| ← | 5th | 6th (1954–1958) | → |

Overview
- Legislative body: Chamber of Deputies
- Jurisdiction: Syria
- Meeting place: Chamber of Deputies Building, Damascus
- Term: 24 October 1953 – 26 February 1954
- Election: 1953
- Government: Shishakli
- Members: 83
- Speaker: Maamun al-Kuzbari (Independent)

= 6th Chamber of Deputies of Syria (1953–1954) =

Legislative term of Syria's parliament from 1953 to 1954

The Sixth Chamber of Deputies (مجلس النواب للدور الاشتراعي السادس) was the parliament of the Second Syrian Republic from October 1953 to February 1954. It was formed under the presidential regime of Adib Shishakli following the adoption of the 1953 constitution.

The chamber operated during a period of authoritarian rule and limited political participation, and was dissolved shortly after the 1954 coup.

== Background ==

On 10 July 1953, Adib Shishakli, acting in the name of the Supreme Military Council, promulgated a new constitution establishing a presidential system for the first time in Syria. This constitution, consisting of 129 articles, marked the first formal transition to a republic with strong executive powers vested in the president.

On 11 July 1953, Shishakli was elected President through a popular referendum as the sole candidate.

On 30 July 1953, a new electoral law was issued, reducing the number of parliamentary seats to 83 and regulating political activity. While some political participation was allowed, major opposition forces boycotted the process.

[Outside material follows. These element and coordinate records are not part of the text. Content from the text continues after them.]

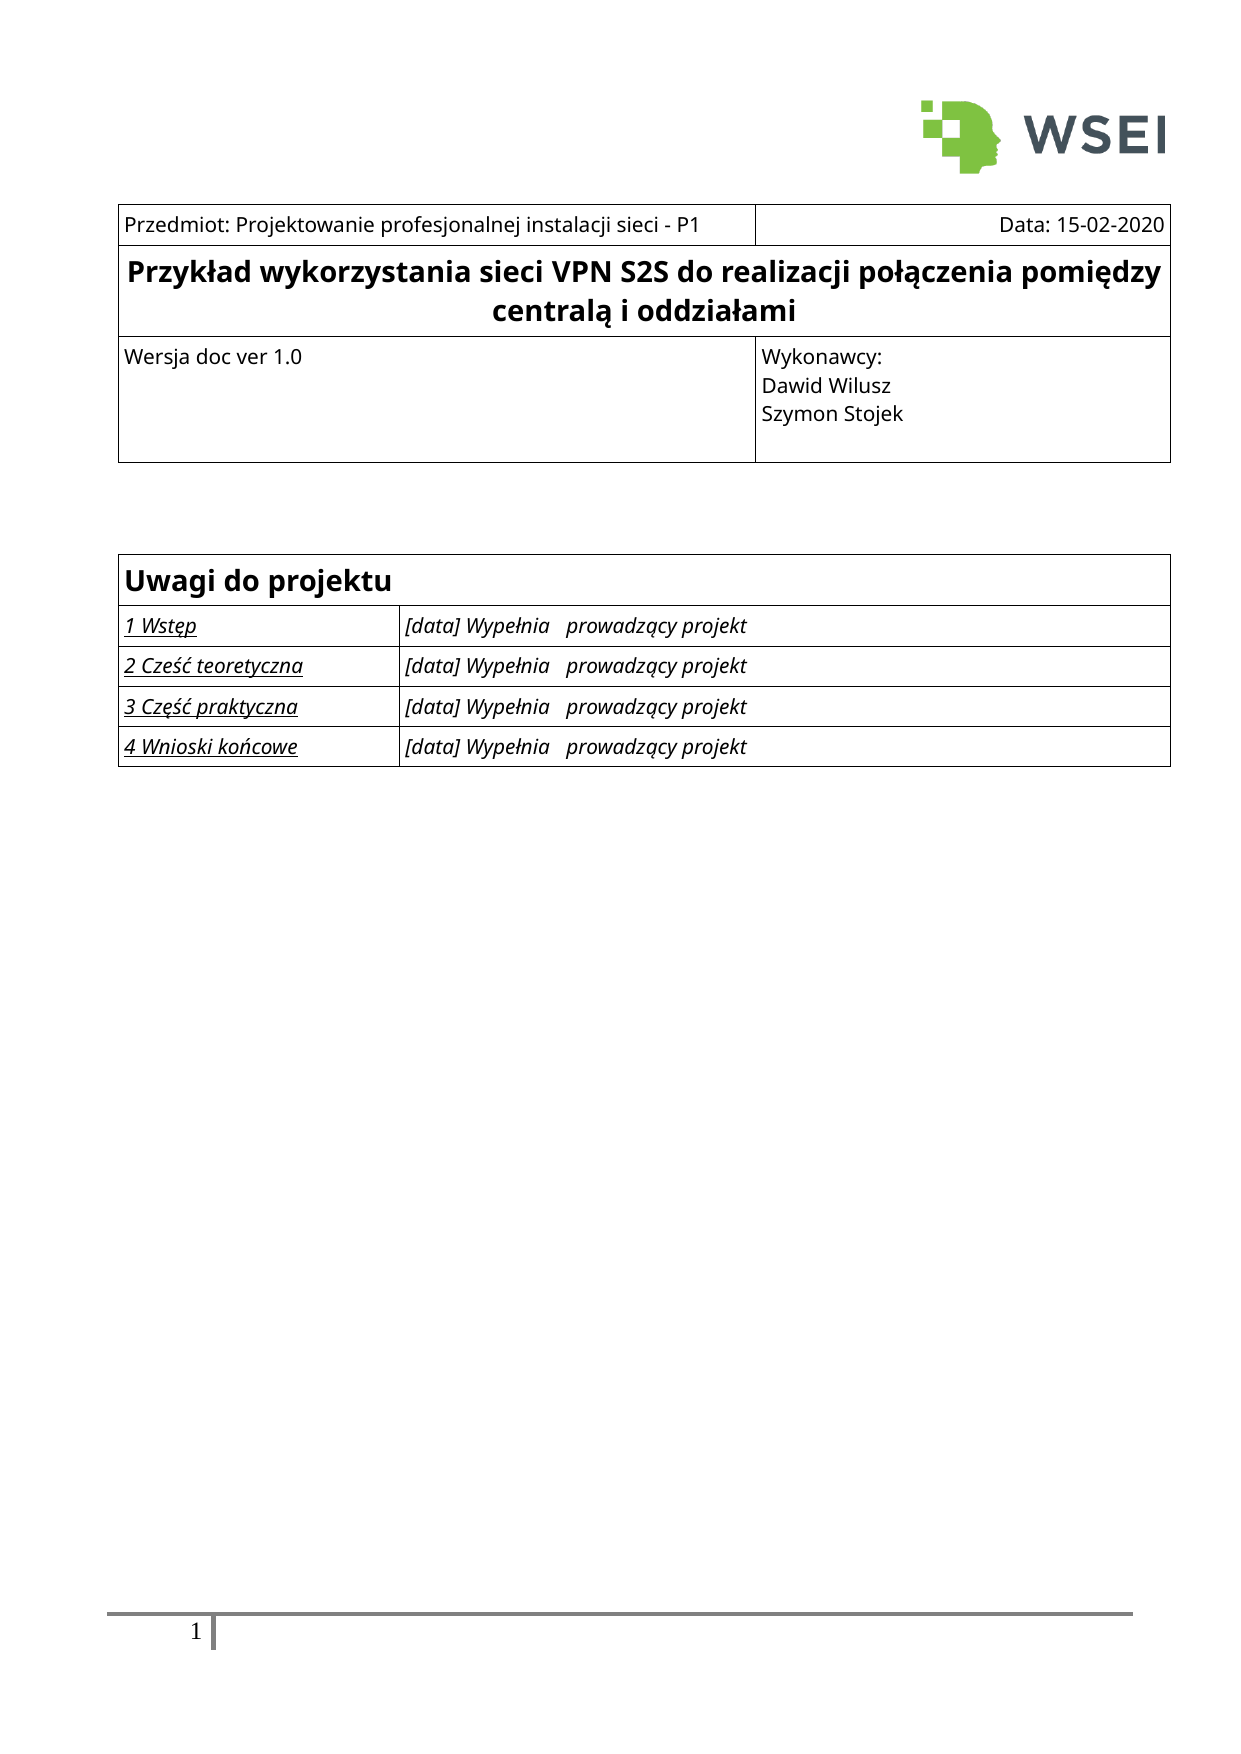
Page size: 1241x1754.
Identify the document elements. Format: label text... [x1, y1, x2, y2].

table_cell [data] Wypełnia prowadzący projekt [400, 647, 1170, 686]
table_cell [data] Wypełnia prowadzący projekt [400, 687, 1170, 726]
table_cell 2 Cześć teoretyczna [119, 647, 399, 686]
table_cell Wersja doc ver 1.0 [119, 337, 755, 462]
table_header Data: 15-02-2020 [756, 205, 1170, 245]
table_cell 4 Wnioski końcowe [119, 727, 399, 766]
picture [921, 100, 1165, 174]
table_cell Wykonawcy: Dawid Wilusz Szymon Stojek [756, 337, 1170, 462]
table_cell [data] Wypełnia prowadzący projekt [400, 727, 1170, 766]
table_cell 1 Wstęp [119, 606, 399, 646]
table_cell 3 Część praktyczna [119, 687, 399, 726]
table_cell Przykład wykorzystania sieci VPN S2S do realizacji połączenia pomiędzy centralą i oddziałami [119, 246, 1170, 336]
table_cell [data] Wypełnia prowadzący projekt [400, 606, 1170, 646]
table_header Uwagi do projektu [119, 555, 1170, 605]
table_header Przedmiot: Projektowanie profesjonalnej instalacji sieci - P1 [119, 205, 755, 245]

== Elections and formation ==

Parliamentary elections were held on 23 October 1953. The elections were largely boycotted by major political parties, resulting in a dominant victory for the Arab Liberation Movement (حركة التحرير العربي), the political party established by Shishakli.

The Chamber of Deputies in 1953.

==Bureau==

| Position | Name | Party |  | Tenure |
| Speaker | Maamun al-Kuzbari |  | Independent | 24 October 1953 – 26 February 1954 |
| Deputy Speaker | Said Ishaq |  |  | 24 October 1953 – 26 February 1954 |
| Secretary | Wajih al-Jabri |  |  | 24 October 1953 – 26 February 1954 |
| Badr Marqabi |  |  | 24 October 1953 – 26 February 1954 |
| Makram al-Jandali |  |  | 24 October 1953 – 26 February 1954 |
| Overseer | Jihad al-Hawwash |  |  | 24 October 1953 – 26 February 1954 |
| Abd al-Latif al-Miqdad |  | Independent | 24 October 1953 – 26 February 1954 |
| Muhammad Salih Abu Asali |  |  | 24 October 1953 – 26 February 1954 |

== Dissolution ==

By early 1954, opposition to Shishakli intensified across Syria. Amid growing unrest and political pressure, Shishakli fled the country on 24 February 1954.

Shortly thereafter, on 26 February 1954, the Chamber of Deputies was dissolved, marking the end of the presidential system established in 1953 and paving the way for the restoration of parliamentary life.